Correspondentie Charles Baudelaire, aan Madame Sabatier, Parijs, mei 1853.

Charles Baudelaire
CORRESPONDENTIE
Tweede deel volwassen periode

Vertalingen Vivienne Stringa.

AAN MADAME SABATIER
Parijs, mei 1853.

 

After a night of pleasure and desolation, all my soul belongs to you.

 

Wanneer bij de losbandigen de Dageraad blank en verguld

Verbinding maakt met het knagende Ideaal,

Door het werk van een wraakachtig mysterie

Ontwaakt in het ingeslapen beest een Engel;

 

Uit de Spirituele Hemelen zal het ontoegankelijke azuur

Voor de gevloerde man die nog droomt en lijdt

Zich openen, en zinkt weg met de aantrekkingskracht van de afgrond.

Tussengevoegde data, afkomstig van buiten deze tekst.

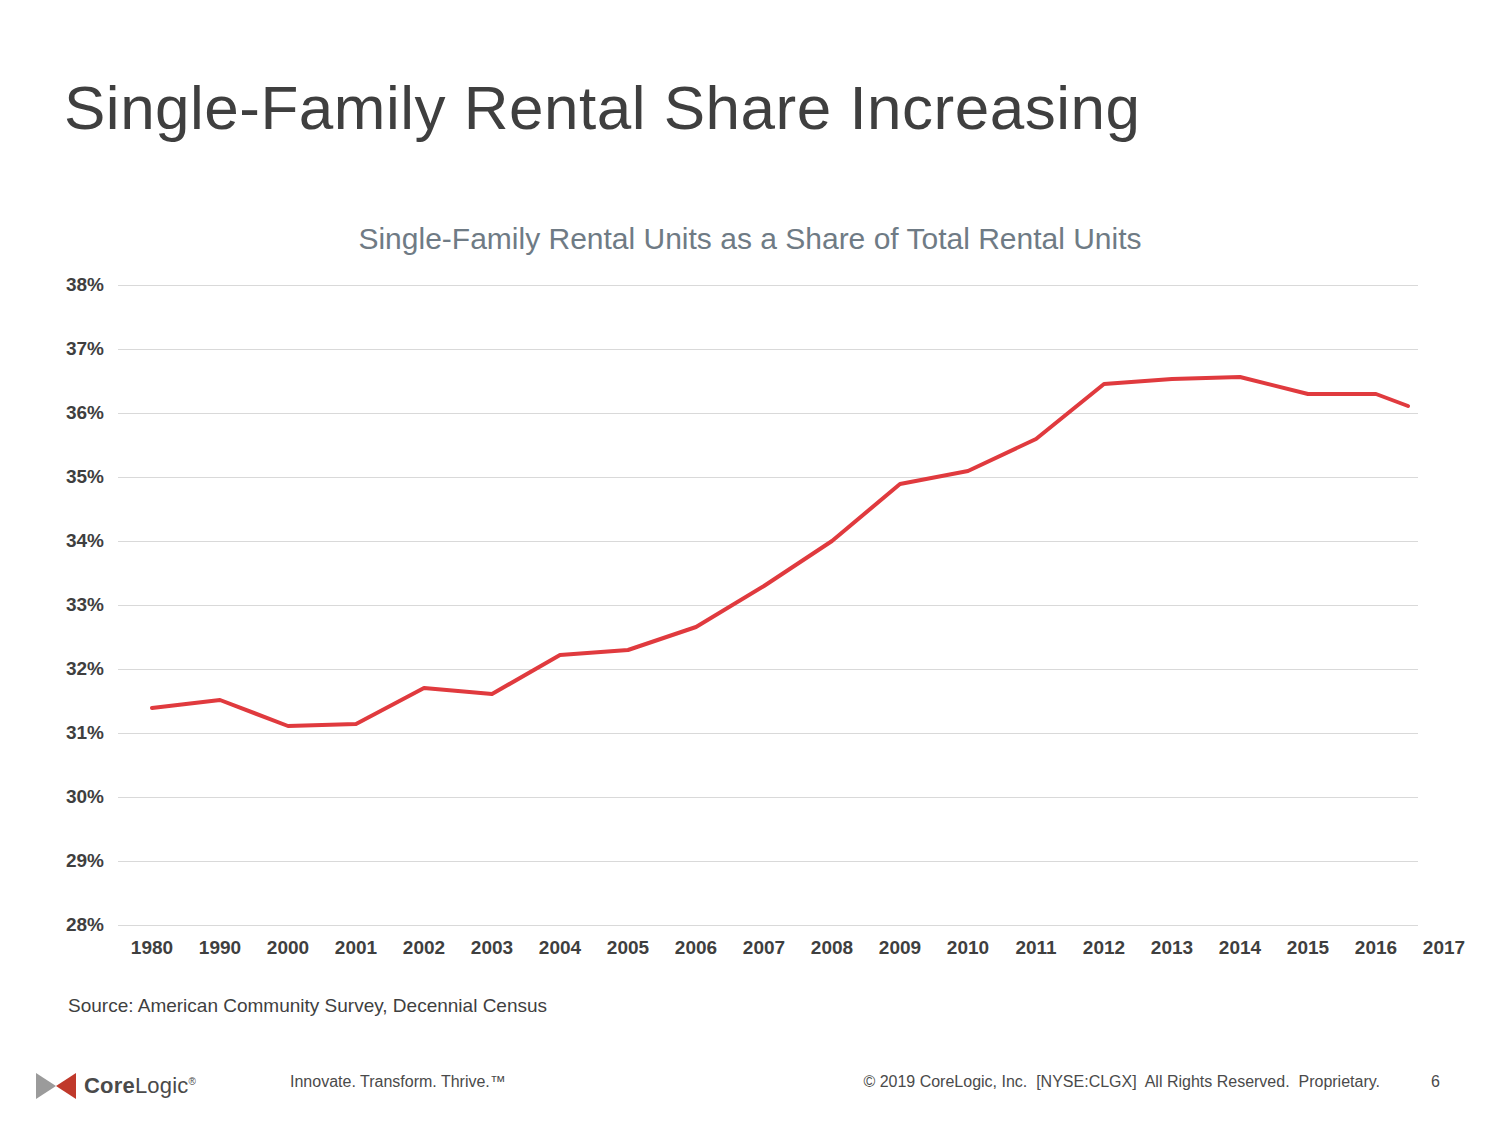Single-Family Rental Share Increasing
Single-Family Rental Units as a Share of Total Rental Units
38%
37%
36%
35%
34%
33%
32%
31%
30%
29%
28%
1980 1990 2000 2001 2002 2003 2004 2005 2006 2007 2008 2009 2010 2011 2012 2013 2014 2015 2016 2017
Source: American Community Survey, Decennial Census
Core Logic®
Innovate. Transform. Thrive.™
© 2019 CoreLogic, Inc. [NYSE:CLGX] All Rights Reserved. Proprietary.
6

- En zo, goddelijke Vorm, lucide en puur Wezen,

 

Op de walmende brokstukken van stupide orgieën,

Dwarrelt jouw herinnering, lichter,  meer roze en nog charmanter,

Onophoudelijk in het rond voor mijn vergrote ogen.

 

- De Zon heeft de kaarsvlam zwartgeblakerd;

- En zo, immer winnaar, is jouw Fantoom gelijk,

- Schitterende Ziel, - aan de eeuwige Zon.